そう思ったものの、少し考えれば分かる事。きっと和馬と剛田由真の縁談が上手く纏まったのだろう。
そしてあの機嫌の良さそうな顔を鑑みるに、お父様に利となる話しでも提案されたに違いない。
お父様と龍彦兄さんに詰られないで済んだのは良かった。あとは、私が和馬に縋らなければいいだけの事だ。
幼馴染として笑って「おめでとう」と言ってあげよう。それからお父様にお願いして早く他の縁談を持って来てもらおうと思っている。そして出来るなら、ここよりどこか遠い地で和馬から離れ、何の憂いなく密やかに暮らしたいものだとぼんやり考えていた。

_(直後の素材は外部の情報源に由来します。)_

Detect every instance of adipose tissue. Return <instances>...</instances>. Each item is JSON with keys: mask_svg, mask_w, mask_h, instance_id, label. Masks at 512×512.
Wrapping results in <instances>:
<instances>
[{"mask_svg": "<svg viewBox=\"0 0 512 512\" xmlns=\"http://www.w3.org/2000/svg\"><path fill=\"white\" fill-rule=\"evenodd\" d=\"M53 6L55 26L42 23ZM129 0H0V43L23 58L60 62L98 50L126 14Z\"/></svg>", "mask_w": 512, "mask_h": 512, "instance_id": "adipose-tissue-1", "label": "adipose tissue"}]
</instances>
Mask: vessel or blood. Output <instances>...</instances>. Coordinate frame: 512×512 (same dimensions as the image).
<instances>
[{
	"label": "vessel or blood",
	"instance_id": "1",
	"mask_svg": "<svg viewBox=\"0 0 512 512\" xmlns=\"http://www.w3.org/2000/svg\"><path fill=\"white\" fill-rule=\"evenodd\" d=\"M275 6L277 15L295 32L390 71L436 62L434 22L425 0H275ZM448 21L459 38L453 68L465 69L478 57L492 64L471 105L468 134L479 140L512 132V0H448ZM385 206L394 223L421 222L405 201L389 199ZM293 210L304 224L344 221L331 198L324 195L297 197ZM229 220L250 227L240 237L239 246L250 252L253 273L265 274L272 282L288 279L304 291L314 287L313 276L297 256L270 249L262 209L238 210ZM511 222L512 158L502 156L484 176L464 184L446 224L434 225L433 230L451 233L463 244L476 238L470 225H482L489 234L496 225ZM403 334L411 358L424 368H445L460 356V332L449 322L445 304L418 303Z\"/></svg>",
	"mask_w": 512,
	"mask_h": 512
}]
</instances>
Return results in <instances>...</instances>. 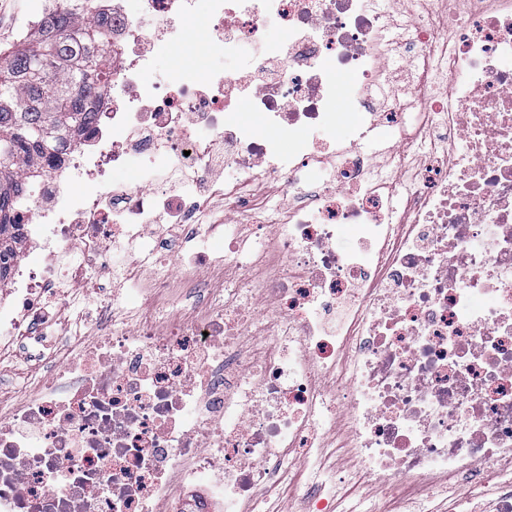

それは土曜日のこと。高等女学校からの帰り道の事であった。
「藤花ちゃん」
「?」
後ろから私の名を呼ばれて振り返ると、そこには村本貴男さんがいた。
「あら、貴男さん! こんにちは」
「こんにちは。久しぶりだね?」
爽やかな笑みを向けられ、つられて私も微笑む。
「お元気でいらっしゃいましたか?」
「ああ、ご覧の通り元気さ」
「ふふ」
私の横に貴男さんが並ぶ。見上げた顔の位置が前の時より更に上にある気がした。
「学校の帰りかい? 良ければ少し寄り道でもしようか」
「はい!」
私の小さな歩幅に合わせてゆっくりと歩いてくれる貴男さん。見上げると色素の薄い貴男さんの髪が陽に透けていた。
「貴男さんの髪って、キャラメルみたいな色ですね!」
思ったまま、口に出していた。
「ああ、髪?」
前髪をひと房つまむ貴男さんの柔和な顔が翳る。キャラメルみたいだなどと言ってしまって気分を悪くされたかもしれない。
貴男さんは困ったように笑っている。
「あまり好きではなかったんだよね、自分の髪。だけど、……そっか、キャラメルかあ」
「ごめんなさい。キャラメルなんて言い方、嫌ですよね」
「いや、藤花ちゃんがそう言ってくれるなら、この髪も好きになれそうだよ。だって藤花ちゃんはキャラメルが好きだものね?」
「へ? 好き、ですよ。キャラメル。貴男さんの髪は綺麗ですよ! あと、瞳も綺麗ですよね!」
「ありがとう、藤花ちゃん」
そう言って微笑まれると、何だか照れてしまう。
「あちらに入ってみようか?」
貴男さんは一つの小間物屋を指しながら言う。
「はい」
そこは以前も貴男さんと一緒に来た小間物屋だった。確か昨年、かき氷を食べさせて貰った後に行ったのではなかっただろうか。
貴男さんと店内をくるりと一回りする。
「これなんてどう?」
そう言って貴男さんに示されたのは薄紫色の花の形をした帯留め。
「可愛いと思いますよ! どなたかへの贈り物ですか? 上品で素敵です。きっと喜ばれます!」
貴男さんと同年齢となれば私より年上のはず。大人の女性を想像してみた。線の細くて美しい女性に貴男さんが爽やかな微笑みを浮かべて帯留めを渡しているところが頭に浮かぶと、なぜだか胸がツキんと痛くなる。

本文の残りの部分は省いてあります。